*Directions:*
Every record must be copied exactly. Leave nothing out.

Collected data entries
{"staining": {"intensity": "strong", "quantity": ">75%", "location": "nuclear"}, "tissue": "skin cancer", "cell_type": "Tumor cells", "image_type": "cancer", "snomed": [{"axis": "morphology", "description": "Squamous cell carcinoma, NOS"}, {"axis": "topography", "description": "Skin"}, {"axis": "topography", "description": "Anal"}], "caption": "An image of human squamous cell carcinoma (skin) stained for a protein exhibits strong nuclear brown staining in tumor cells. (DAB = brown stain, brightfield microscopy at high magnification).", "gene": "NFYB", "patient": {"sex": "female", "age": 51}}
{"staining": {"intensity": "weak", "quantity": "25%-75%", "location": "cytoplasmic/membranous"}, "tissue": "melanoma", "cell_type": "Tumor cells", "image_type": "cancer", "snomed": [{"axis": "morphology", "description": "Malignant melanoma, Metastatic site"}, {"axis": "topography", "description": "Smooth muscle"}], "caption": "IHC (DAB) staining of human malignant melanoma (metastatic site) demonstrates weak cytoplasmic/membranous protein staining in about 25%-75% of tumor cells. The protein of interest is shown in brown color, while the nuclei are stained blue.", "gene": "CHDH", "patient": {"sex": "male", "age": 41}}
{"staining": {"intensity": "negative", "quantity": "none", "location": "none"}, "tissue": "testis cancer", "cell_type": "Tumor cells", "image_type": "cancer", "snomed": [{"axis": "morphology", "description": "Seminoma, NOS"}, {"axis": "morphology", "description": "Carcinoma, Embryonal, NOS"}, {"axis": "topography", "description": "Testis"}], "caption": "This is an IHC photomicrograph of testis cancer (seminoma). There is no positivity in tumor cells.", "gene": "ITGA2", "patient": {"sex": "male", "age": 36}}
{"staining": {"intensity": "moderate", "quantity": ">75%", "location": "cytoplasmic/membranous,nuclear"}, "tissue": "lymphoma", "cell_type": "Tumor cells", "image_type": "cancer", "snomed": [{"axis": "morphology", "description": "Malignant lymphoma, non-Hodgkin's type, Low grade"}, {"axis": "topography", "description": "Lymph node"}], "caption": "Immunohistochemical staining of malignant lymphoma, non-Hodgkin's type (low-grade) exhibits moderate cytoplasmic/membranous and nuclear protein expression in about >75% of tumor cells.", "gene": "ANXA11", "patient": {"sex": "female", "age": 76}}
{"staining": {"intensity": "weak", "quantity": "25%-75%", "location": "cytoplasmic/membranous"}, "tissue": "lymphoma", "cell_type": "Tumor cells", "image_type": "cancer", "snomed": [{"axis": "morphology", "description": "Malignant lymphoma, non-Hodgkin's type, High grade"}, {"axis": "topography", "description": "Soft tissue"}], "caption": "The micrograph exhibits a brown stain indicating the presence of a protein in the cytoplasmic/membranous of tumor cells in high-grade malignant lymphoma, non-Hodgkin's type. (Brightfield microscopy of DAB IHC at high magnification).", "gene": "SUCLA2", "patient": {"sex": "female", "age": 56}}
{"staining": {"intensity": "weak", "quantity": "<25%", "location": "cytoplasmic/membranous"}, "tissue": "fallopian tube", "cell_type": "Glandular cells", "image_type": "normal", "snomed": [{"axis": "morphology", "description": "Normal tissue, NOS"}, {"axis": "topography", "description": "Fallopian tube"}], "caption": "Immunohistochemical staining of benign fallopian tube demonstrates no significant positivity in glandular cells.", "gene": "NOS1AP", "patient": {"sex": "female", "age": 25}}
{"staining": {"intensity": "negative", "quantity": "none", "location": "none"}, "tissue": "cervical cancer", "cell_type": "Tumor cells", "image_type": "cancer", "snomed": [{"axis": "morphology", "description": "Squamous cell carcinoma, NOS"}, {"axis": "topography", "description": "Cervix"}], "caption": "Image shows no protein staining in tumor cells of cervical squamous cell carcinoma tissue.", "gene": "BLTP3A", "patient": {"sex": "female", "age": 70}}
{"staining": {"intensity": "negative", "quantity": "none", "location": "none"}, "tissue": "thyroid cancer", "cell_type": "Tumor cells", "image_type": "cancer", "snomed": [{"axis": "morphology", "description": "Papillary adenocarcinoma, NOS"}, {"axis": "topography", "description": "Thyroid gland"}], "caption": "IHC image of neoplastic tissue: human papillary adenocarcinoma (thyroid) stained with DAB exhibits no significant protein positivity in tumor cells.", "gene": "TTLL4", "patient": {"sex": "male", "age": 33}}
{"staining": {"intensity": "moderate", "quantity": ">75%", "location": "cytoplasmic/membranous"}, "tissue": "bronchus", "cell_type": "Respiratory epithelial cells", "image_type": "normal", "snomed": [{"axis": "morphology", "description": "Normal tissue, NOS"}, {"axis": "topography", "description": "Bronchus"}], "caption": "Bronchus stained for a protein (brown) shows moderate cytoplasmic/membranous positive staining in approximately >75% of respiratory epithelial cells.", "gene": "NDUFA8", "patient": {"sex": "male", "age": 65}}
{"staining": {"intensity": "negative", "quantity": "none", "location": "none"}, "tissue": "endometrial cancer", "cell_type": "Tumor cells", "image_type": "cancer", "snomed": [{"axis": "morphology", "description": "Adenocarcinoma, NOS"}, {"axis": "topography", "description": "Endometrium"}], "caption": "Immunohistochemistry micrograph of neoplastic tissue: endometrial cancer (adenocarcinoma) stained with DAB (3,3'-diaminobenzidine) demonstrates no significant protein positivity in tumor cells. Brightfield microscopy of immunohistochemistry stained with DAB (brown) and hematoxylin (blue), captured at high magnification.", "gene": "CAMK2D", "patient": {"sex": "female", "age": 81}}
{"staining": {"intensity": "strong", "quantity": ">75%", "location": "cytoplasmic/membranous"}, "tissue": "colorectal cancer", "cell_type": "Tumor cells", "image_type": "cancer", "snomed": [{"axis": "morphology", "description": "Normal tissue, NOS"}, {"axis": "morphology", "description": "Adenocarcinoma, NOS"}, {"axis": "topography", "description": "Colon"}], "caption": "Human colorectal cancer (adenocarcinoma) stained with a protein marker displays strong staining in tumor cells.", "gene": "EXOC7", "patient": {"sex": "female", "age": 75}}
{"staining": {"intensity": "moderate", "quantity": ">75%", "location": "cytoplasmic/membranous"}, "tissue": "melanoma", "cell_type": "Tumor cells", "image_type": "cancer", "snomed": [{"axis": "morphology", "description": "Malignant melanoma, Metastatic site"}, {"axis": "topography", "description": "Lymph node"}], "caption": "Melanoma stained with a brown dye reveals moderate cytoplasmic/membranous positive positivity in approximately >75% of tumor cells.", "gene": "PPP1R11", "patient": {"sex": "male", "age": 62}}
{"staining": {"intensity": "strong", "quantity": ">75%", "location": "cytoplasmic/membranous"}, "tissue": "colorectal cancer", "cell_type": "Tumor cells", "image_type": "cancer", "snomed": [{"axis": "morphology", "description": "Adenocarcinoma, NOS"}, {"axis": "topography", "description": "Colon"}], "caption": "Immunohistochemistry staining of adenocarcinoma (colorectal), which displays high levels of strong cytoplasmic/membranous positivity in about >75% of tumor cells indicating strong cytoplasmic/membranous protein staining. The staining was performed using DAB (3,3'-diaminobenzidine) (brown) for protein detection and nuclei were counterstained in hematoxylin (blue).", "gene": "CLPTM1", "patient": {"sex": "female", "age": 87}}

*Answer to the problem:*
{"staining": {"intensity": "strong", "quantity": ">75%", "location": "nuclear"}, "tissue": "skin cancer", "cell_type": "Tumor cells", "image_type": "cancer", "snomed": [{"axis": "morphology", "description": "Squamous cell carcinoma, NOS"}, {"axis": "topography", "description": "Skin"}, {"axis": "topography", "description": "Anal"}], "caption": "An image of human squamous cell carcinoma (skin) stained for a protein exhibits strong nuclear brown staining in tumor cells. (DAB = brown stain, brightfield microscopy at high magnification).", "gene": "NFYB", "patient": {"sex": "female", "age": 51}}
{"staining": {"intensity": "weak", "quantity": "25%-75%", "location": "cytoplasmic/membranous"}, "tissue": "melanoma", "cell_type": "Tumor cells", "image_type": "cancer", "snomed": [{"axis": "morphology", "description": "Malignant melanoma, Metastatic site"}, {"axis": "topography", "description": "Smooth muscle"}], "caption": "IHC (DAB) staining of human malignant melanoma (metastatic site) demonstrates weak cytoplasmic/membranous protein staining in about 25%-75% of tumor cells. The protein of interest is shown in brown color, while the nuclei are stained blue.", "gene": "CHDH", "patient": {"sex": "male", "age": 41}}
{"staining": {"intensity": "negative", "quantity": "none", "location": "none"}, "tissue": "testis cancer", "cell_type": "Tumor cells", "image_type": "cancer", "snomed": [{"axis": "morphology", "description": "Seminoma, NOS"}, {"axis": "morphology", "description": "Carcinoma, Embryonal, NOS"}, {"axis": "topography", "description": "Testis"}], "caption": "This is an IHC photomicrograph of testis cancer (seminoma). There is no positivity in tumor cells.", "gene": "ITGA2", "patient": {"sex": "male", "age": 36}}
{"staining": {"intensity": "moderate", "quantity": ">75%", "location": "cytoplasmic/membranous,nuclear"}, "tissue": "lymphoma", "cell_type": "Tumor cells", "image_type": "cancer", "snomed": [{"axis": "morphology", "description": "Malignant lymphoma, non-Hodgkin's type, Low grade"}, {"axis": "topography", "description": "Lymph node"}], "caption": "Immunohistochemical staining of malignant lymphoma, non-Hodgkin's type (low-grade) exhibits moderate cytoplasmic/membranous and nuclear protein expression in about >75% of tumor cells.", "gene": "ANXA11", "patient": {"sex": "female", "age": 76}}
{"staining": {"intensity": "weak", "quantity": "25%-75%", "location": "cytoplasmic/membranous"}, "tissue": "lymphoma", "cell_type": "Tumor cells", "image_type": "cancer", "snomed": [{"axis": "morphology", "description": "Malignant lymphoma, non-Hodgkin's type, High grade"}, {"axis": "topography", "description": "Soft tissue"}], "caption": "The micrograph exhibits a brown stain indicating the presence of a protein in the cytoplasmic/membranous of tumor cells in high-grade malignant lymphoma, non-Hodgkin's type. (Brightfield microscopy of DAB IHC at high magnification).", "gene": "SUCLA2", "patient": {"sex": "female", "age": 56}}
{"staining": {"intensity": "weak", "quantity": "<25%", "location": "cytoplasmic/membranous"}, "tissue": "fallopian tube", "cell_type": "Glandular cells", "image_type": "normal", "snomed": [{"axis": "morphology", "description": "Normal tissue, NOS"}, {"axis": "topography", "description": "Fallopian tube"}], "caption": "Immunohistochemical staining of benign fallopian tube demonstrates no significant positivity in glandular cells.", "gene": "NOS1AP", "patient": {"sex": "female", "age": 25}}
{"staining": {"intensity": "negative", "quantity": "none", "location": "none"}, "tissue": "cervical cancer", "cell_type": "Tumor cells", "image_type": "cancer", "snomed": [{"axis": "morphology", "description": "Squamous cell carcinoma, NOS"}, {"axis": "topography", "description": "Cervix"}], "caption": "Image shows no protein staining in tumor cells of cervical squamous cell carcinoma tissue.", "gene": "BLTP3A", "patient": {"sex": "female", "age": 70}}
{"staining": {"intensity": "negative", "quantity": "none", "location": "none"}, "tissue": "thyroid cancer", "cell_type": "Tumor cells", "image_type": "cancer", "snomed": [{"axis": "morphology", "description": "Papillary adenocarcinoma, NOS"}, {"axis": "topography", "description": "Thyroid gland"}], "caption": "IHC image of neoplastic tissue: human papillary adenocarcinoma (thyroid) stained with DAB exhibits no significant protein positivity in tumor cells.", "gene": "TTLL4", "patient": {"sex": "male", "age": 33}}
{"staining": {"intensity": "moderate", "quantity": ">75%", "location": "cytoplasmic/membranous"}, "tissue": "bronchus", "cell_type": "Respiratory epithelial cells", "image_type": "normal", "snomed": [{"axis": "morphology", "description": "Normal tissue, NOS"}, {"axis": "topography", "description": "Bronchus"}], "caption": "Bronchus stained for a protein (brown) shows moderate cytoplasmic/membranous positive staining in approximately >75% of respiratory epithelial cells.", "gene": "NDUFA8", "patient": {"sex": "male", "age": 65}}
{"staining": {"intensity": "negative", "quantity": "none", "location": "none"}, "tissue": "endometrial cancer", "cell_type": "Tumor cells", "image_type": "cancer", "snomed": [{"axis": "morphology", "description": "Adenocarcinoma, NOS"}, {"axis": "topography", "description": "Endometrium"}], "caption": "Immunohistochemistry micrograph of neoplastic tissue: endometrial cancer (adenocarcinoma) stained with DAB (3,3'-diaminobenzidine) demonstrates no significant protein positivity in tumor cells. Brightfield microscopy of immunohistochemistry stained with DAB (brown) and hematoxylin (blue), captured at high magnification.", "gene": "CAMK2D", "patient": {"sex": "female", "age": 81}}
{"staining": {"intensity": "strong", "quantity": ">75%", "location": "cytoplasmic/membranous"}, "tissue": "colorectal cancer", "cell_type": "Tumor cells", "image_type": "cancer", "snomed": [{"axis": "morphology", "description": "Normal tissue, NOS"}, {"axis": "morphology", "description": "Adenocarcinoma, NOS"}, {"axis": "topography", "description": "Colon"}], "caption": "Human colorectal cancer (adenocarcinoma) stained with a protein marker displays strong staining in tumor cells.", "gene": "EXOC7", "patient": {"sex": "female", "age": 75}}
{"staining": {"intensity": "moderate", "quantity": ">75%", "location": "cytoplasmic/membranous"}, "tissue": "melanoma", "cell_type": "Tumor cells", "image_type": "cancer", "snomed": [{"axis": "morphology", "description": "Malignant melanoma, Metastatic site"}, {"axis": "topography", "description": "Lymph node"}], "caption": "Melanoma stained with a brown dye reveals moderate cytoplasmic/membranous positive positivity in approximately >75% of tumor cells.", "gene": "PPP1R11", "patient": {"sex": "male", "age": 62}}
{"staining": {"intensity": "strong", "quantity": ">75%", "location": "cytoplasmic/membranous"}, "tissue": "colorectal cancer", "cell_type": "Tumor cells", "image_type": "cancer", "snomed": [{"axis": "morphology", "description": "Adenocarcinoma, NOS"}, {"axis": "topography", "description": "Colon"}], "caption": "Immunohistochemistry staining of adenocarcinoma (colorectal), which displays high levels of strong cytoplasmic/membranous positivity in about >75% of tumor cells indicating strong cytoplasmic/membranous protein staining. The staining was performed using DAB (3,3'-diaminobenzidine) (brown) for protein detection and nuclei were counterstained in hematoxylin (blue).", "gene": "CLPTM1", "patient": {"sex": "female", "age": 87}}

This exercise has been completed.